● Exercise requirements: Exact reproduction is required for the lines below starting at the line with "input logic [9:0]" and ending at the line with "module mux3a8_test();", both included. No other lines, and no pictures.

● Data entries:
________________

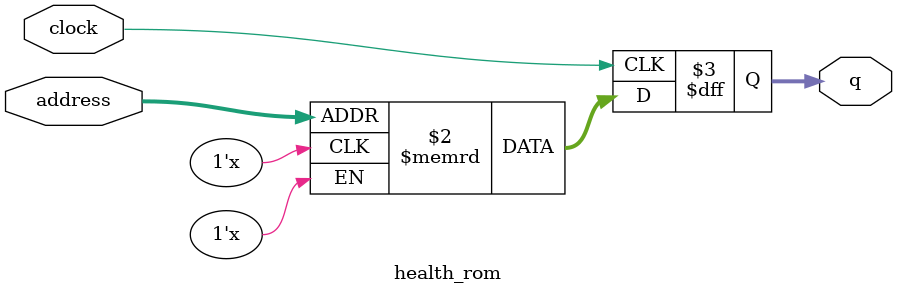
<source format=sv>
module health_rom (
	input logic clock,
	input logic [9:0] address,
	output logic [7:0] q
);

logic [7:0] memory [0:1023] /* synthesis ram_init_file = "./health/health.mif" */;

always_ff @ (posedge clock) begin
	q <= memory[address];
end

endmodule

</source>
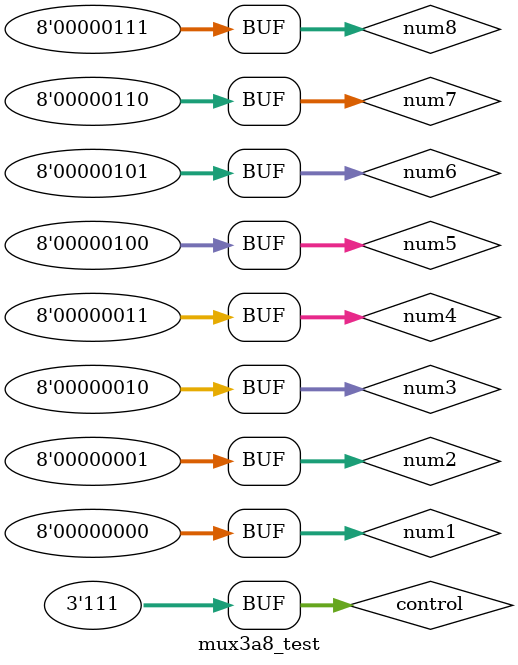
<source format=sv>
module mux3a8_test();
	
	logic[7:0] num1, num2, num3, num4, num5, num6, num7, num8;
	logic[2:0] control;
	logic[7:0] result;
	
	mux4a16 #(8) DUT(num1, num2, num3, num4, num5, num6, num7, num8, control, result);

	
	initial begin 
		num1 = 8'd0;
		num2 = 8'd1;
		num3 = 8'd2;
		num4 = 8'd3;
		num5 = 8'd4;
		num6 = 8'd5;
		num7 = 8'd6;
		num8 = 8'd7;
		
		control = 3'b000;		
		#10;
		
		control = 3'b001;
		#10;
		
		control = 3'b010;
		#10;
		
		control = 3'b011;
		#10;
		
		control = 3'b100;
		#10;
		
		control = 3'b101;
		#10;
		
		control = 3'b110;
		#10;
		
		control = 3'b111;
		#10;
		
	
	end

endmodule 
</source>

________________

● Written answer:
	input logic [9:0] address,
	output logic [7:0] q
);

logic [7:0] memory [0:1023] /* synthesis ram_init_file = "./health/health.mif" */;

always_ff @ (posedge clock) begin
	q <= memory[address];
end

endmodule

</source>
<source format=sv>
module mux3a8_test();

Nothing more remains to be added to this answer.